▶ Work instruction
Working from the records below, repeat exactly the lines starting at the line that contains "free experience. Thank you." and ending at the line that contains "Start for just $1 for", inclusive.

▶ Supplied entries
----------------
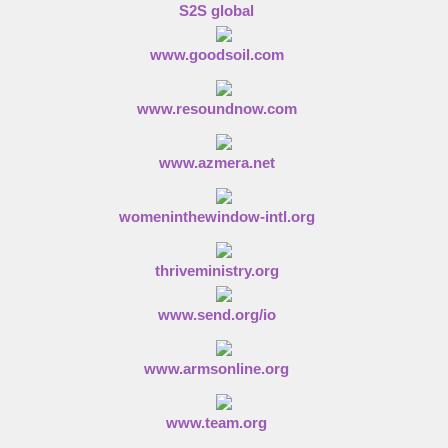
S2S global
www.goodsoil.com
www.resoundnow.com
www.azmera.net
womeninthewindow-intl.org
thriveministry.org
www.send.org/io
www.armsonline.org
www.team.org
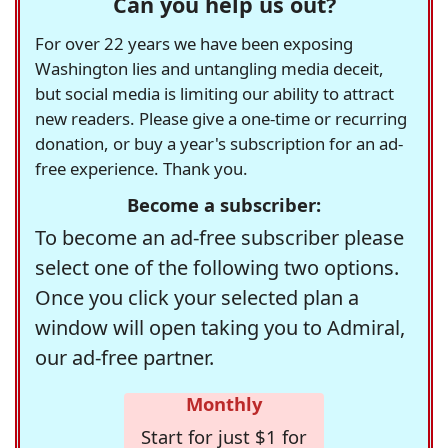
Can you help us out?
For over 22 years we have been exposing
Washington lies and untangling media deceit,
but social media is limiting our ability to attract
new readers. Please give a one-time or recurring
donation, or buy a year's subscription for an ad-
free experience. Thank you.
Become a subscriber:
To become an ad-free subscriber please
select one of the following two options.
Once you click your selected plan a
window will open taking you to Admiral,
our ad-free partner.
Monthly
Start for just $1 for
----------------
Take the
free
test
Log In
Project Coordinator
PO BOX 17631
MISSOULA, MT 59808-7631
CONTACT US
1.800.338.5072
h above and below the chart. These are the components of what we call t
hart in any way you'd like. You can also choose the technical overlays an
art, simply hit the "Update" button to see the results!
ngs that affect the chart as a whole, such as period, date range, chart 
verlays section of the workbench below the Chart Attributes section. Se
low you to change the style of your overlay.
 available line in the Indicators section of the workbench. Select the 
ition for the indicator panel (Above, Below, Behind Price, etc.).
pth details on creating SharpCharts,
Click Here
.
----------------
▶ Answer box
free experience. Thank you.
Become a subscriber:
To become an ad-free subscriber please
select one of the following two options.
Once you click your selected plan a
window will open taking you to Admiral,
our ad-free partner.
Monthly
Start for just $1 for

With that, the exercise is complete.